━━━━━ Excerpt

Seagate: Hybrid Drives Don’t Need More Than 8GB Of NAND

In the future, all hard drives could feature a chunk of Flash memory

According to recent research by Seagate, a hybrid Solid State Hard Drive (SSHD) needs just 8GB of NAND memory to provide performance levels similar to those of a pure-bred Solid State Drive (SSD).

Seagate launched the industry’s first hybrid drive, Momentus PSD, way back in 2007. The company currently sells a range of third generation laptop SSHDs, and desktop models with capacity of up to 4TB are due to launch in the next quarter. However, all of them will be limited to just 8GB of fast NAND memory.

Seagate says that during its tests, a typical work computer accessed just 9.59GB of unique data a day, so 8GB would be enough to store most of it on Flash and dramatically improve performance.

The future is hybrid

According to research presented during a technical workshop in London on Tuesday, just 2.11GB of Flash memory will allow a PC to achieve 95 percent performance of a full SSD system. During the five days of study, the average amount of data read by machines in a business environment stood at 19.48GB. Out of this amount, just 9.59GB was unique; the rest consisted of duplicate reads.

SSD StatsThe study essentially proves that, at least in the workplace, any amount of NAND memory larger than 10GB would have a limited impact on performance. Of course, data-intensive tasks like analytics or video rendering, where fresh data is being accessed all the time, would benefit from larger amounts of faster memory, but an average user is unlikely to notice the difference between SSD and SSHD. “We think that in the future, all hard drives will come with a bit of NAND,” Rob Dixon, sales manager at Seagate told TechWeekEurope.

Just like SSDs, SSHDs can considerably speed up boot times and improve application responsiveness, but they do it at a fraction of the price, while offering a lot more capacity. What makes this possible is the ability of SSHDs to learn how to separate information into ‘hot’ frequently accessed data and ‘cold’ data, which can remain on the mechanical part of the drive. Since reading is biased towards Flash and writing towards the disk, the method also minimises wear and tear, increasing lifetime of the drive.

━━━━━━━━━━
━━━━━ Material shown

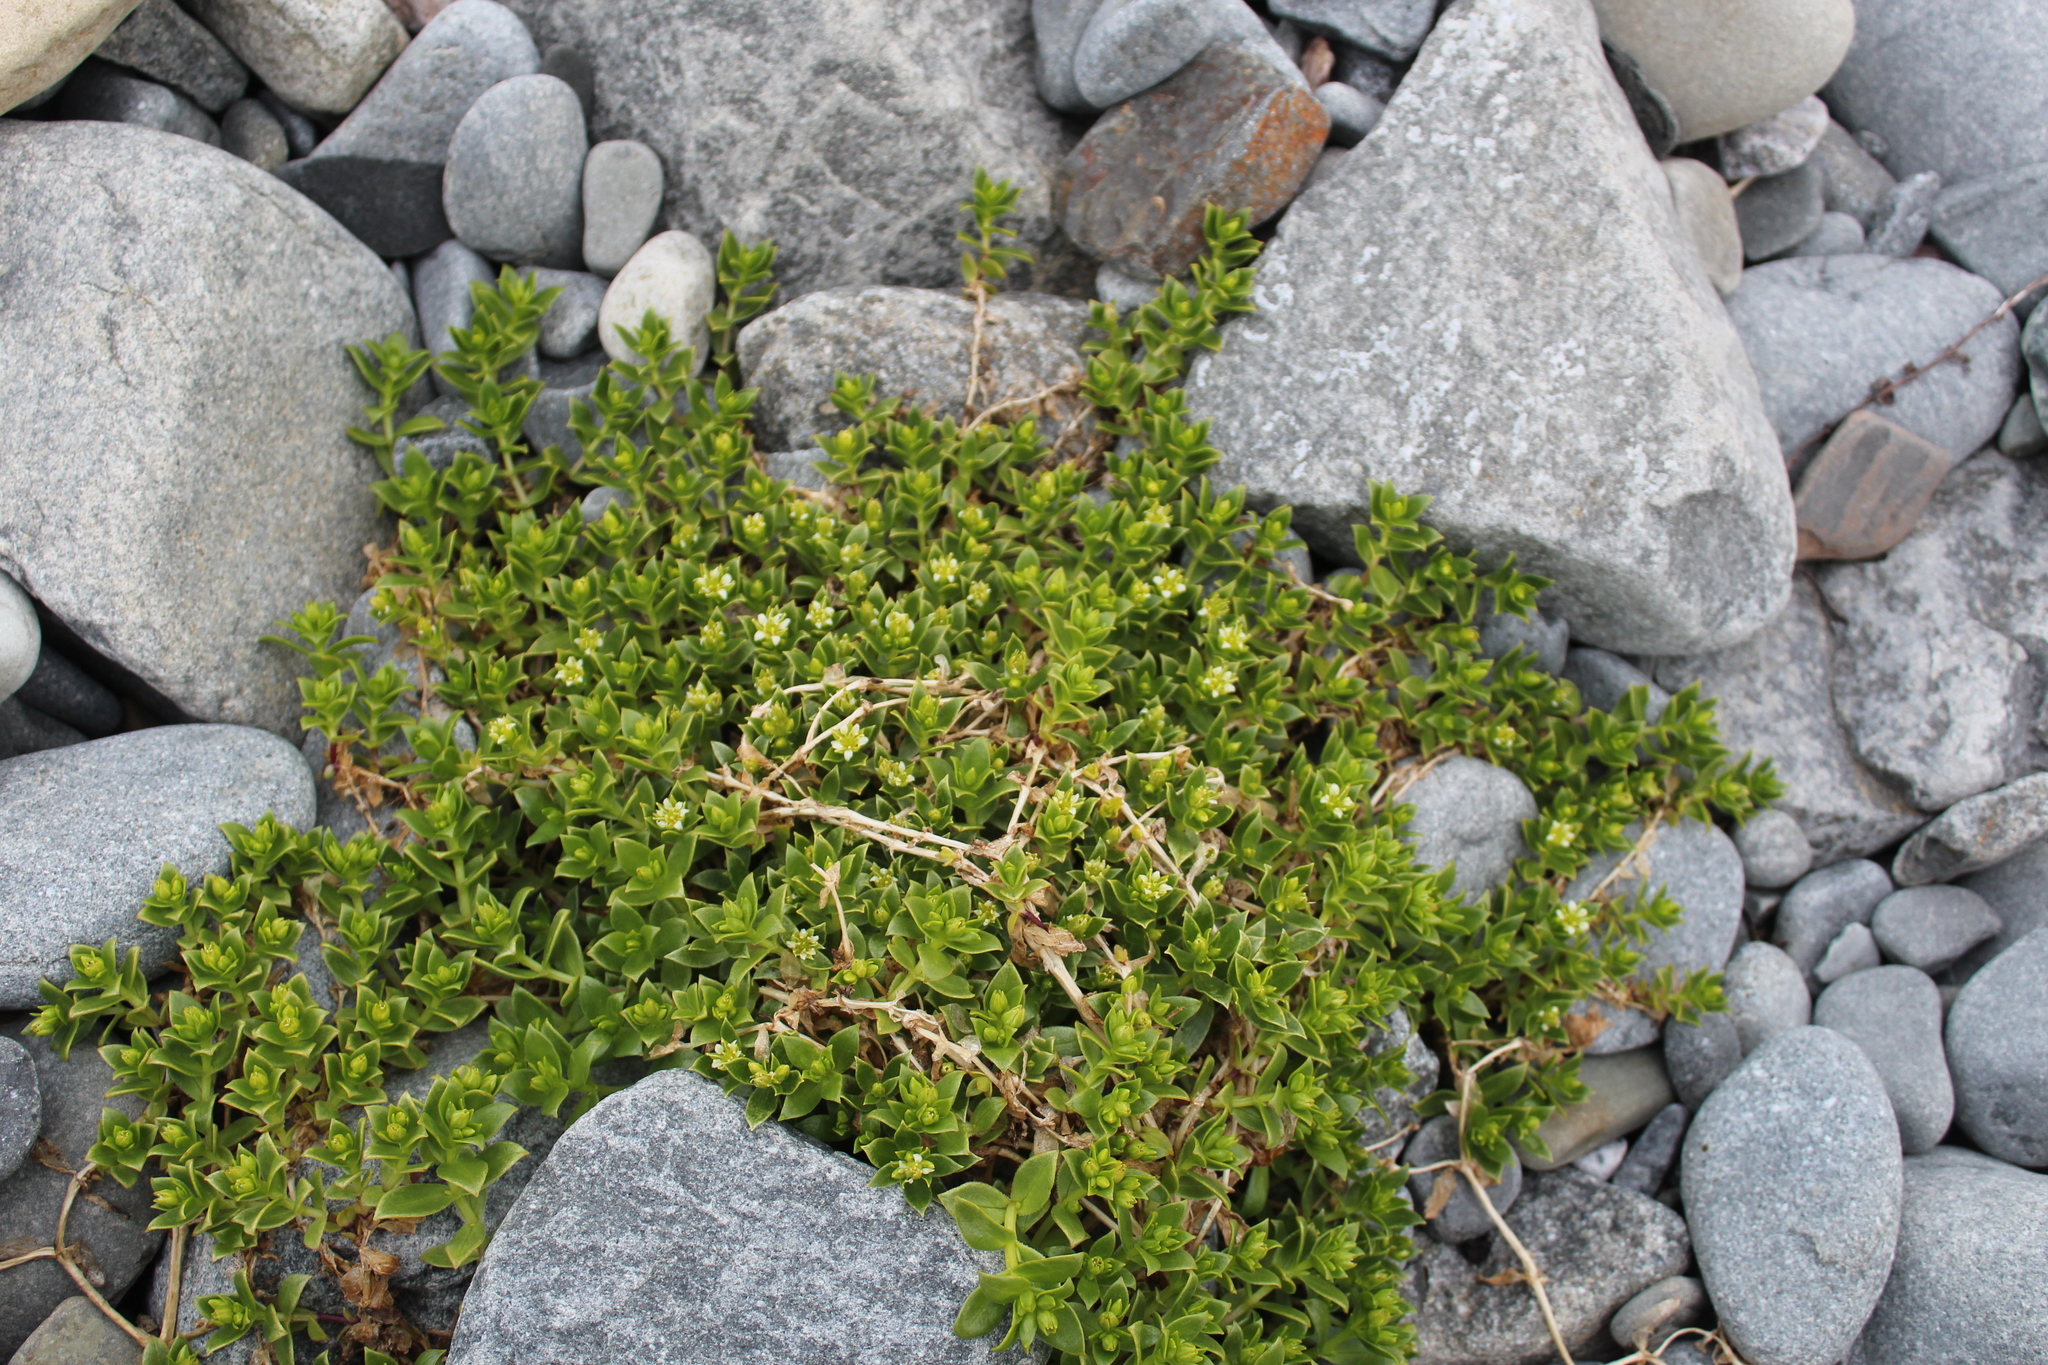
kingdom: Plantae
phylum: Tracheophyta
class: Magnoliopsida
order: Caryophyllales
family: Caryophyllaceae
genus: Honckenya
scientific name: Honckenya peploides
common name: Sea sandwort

━━━━━━━━━━
━━━━━ Material shown

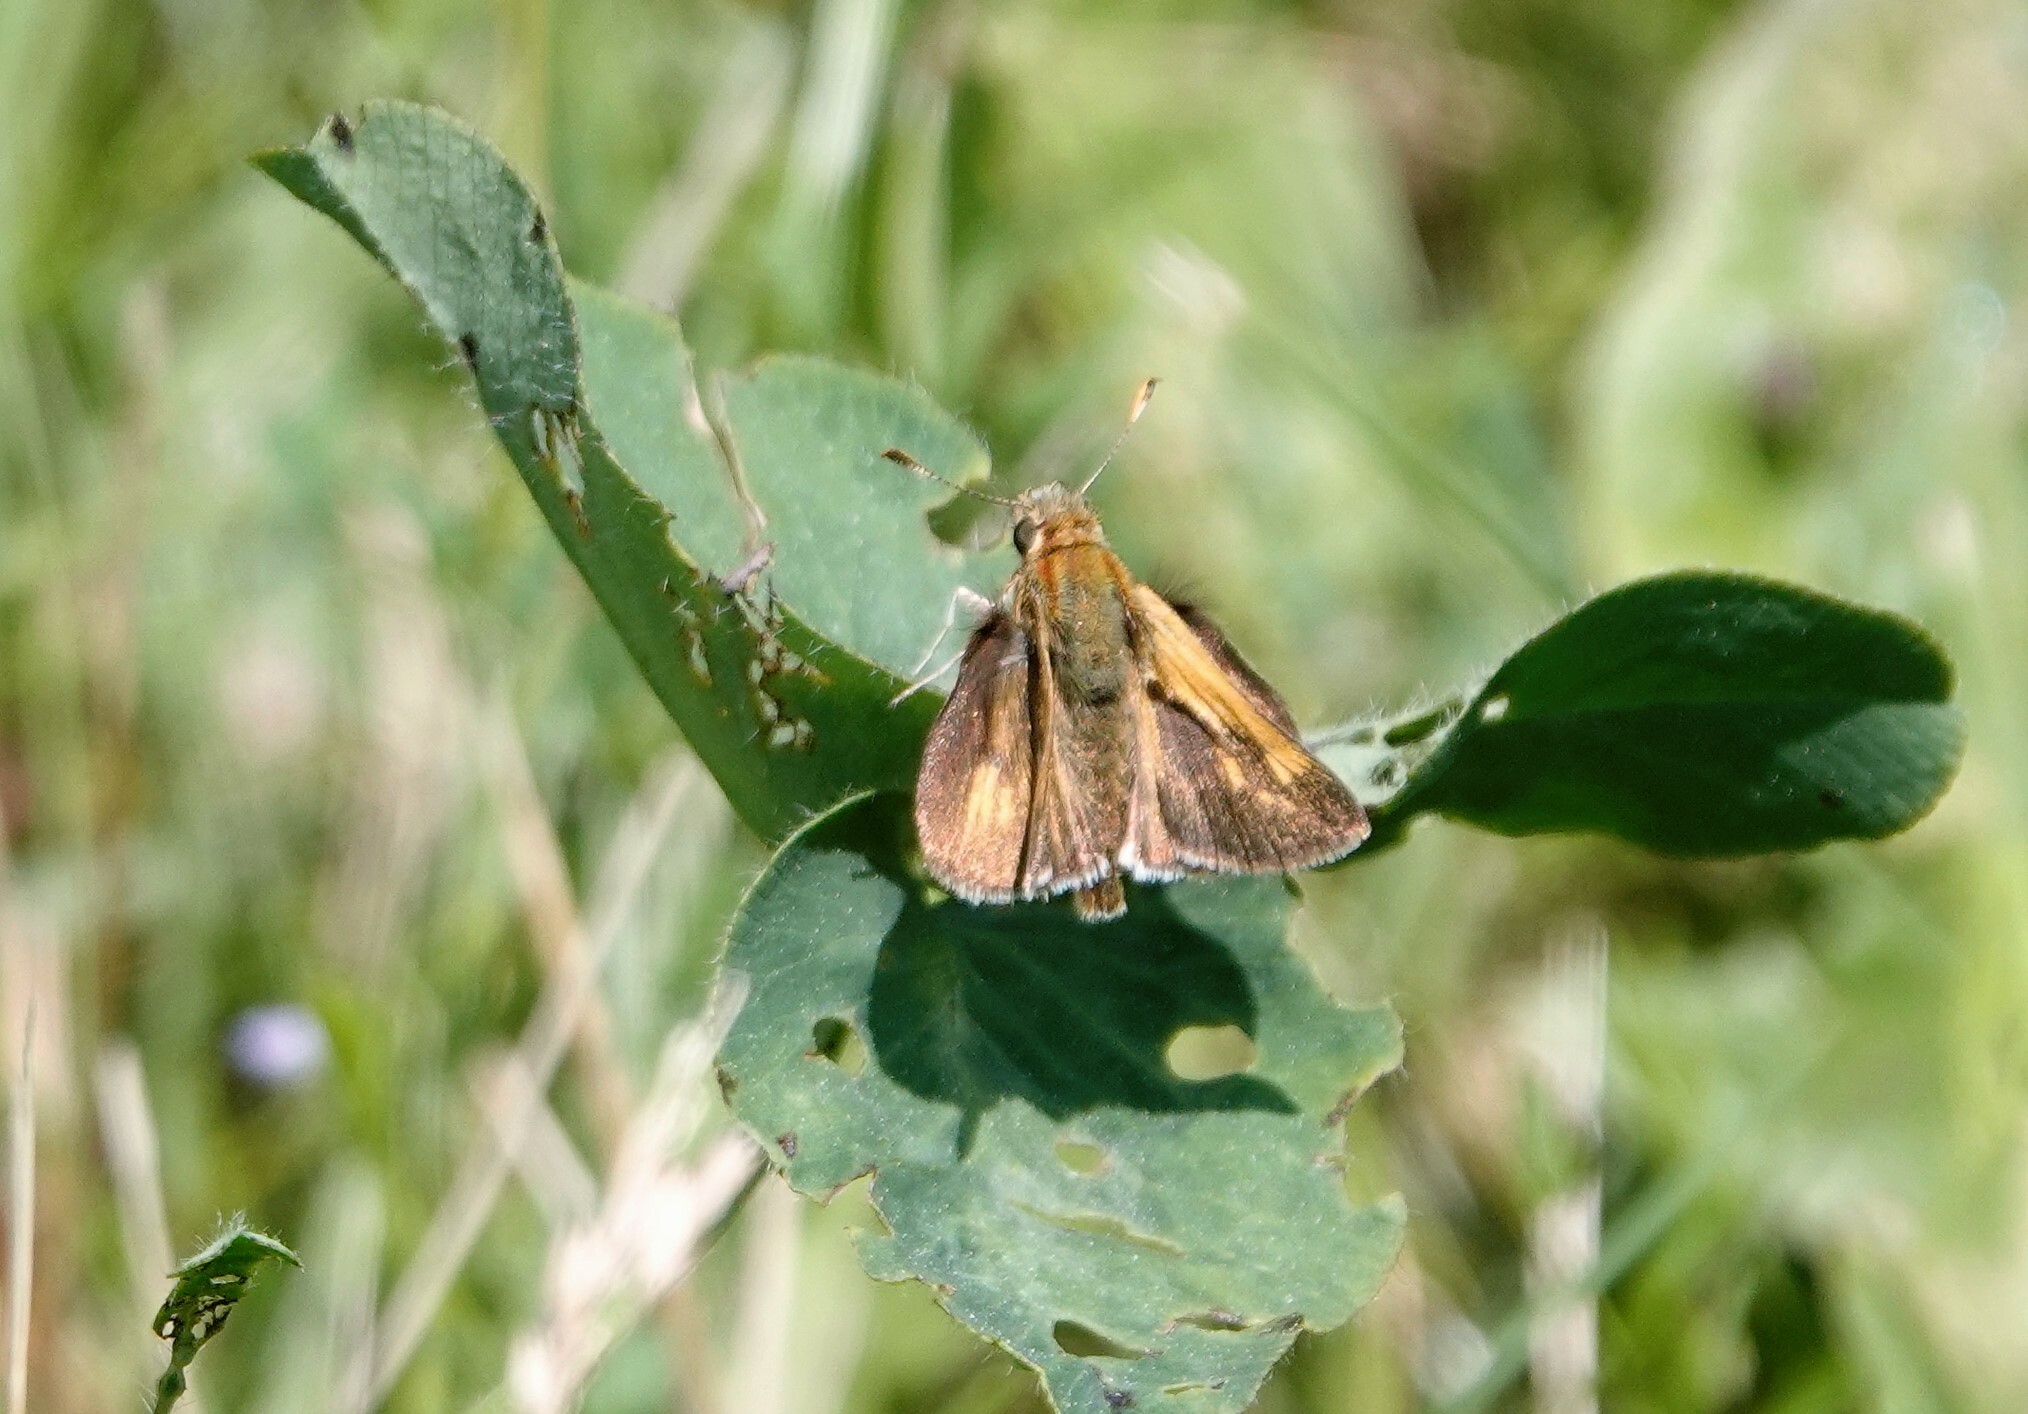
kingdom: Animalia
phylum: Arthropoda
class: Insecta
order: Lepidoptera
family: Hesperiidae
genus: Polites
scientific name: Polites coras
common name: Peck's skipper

━━━━━━━━━━

Work task | According to the article on hybrid drives, in what year did Seagate launch the industry's first hybrid drive, and what was it called?

Written solution | Seagate launched the Momentus PSD in 2007.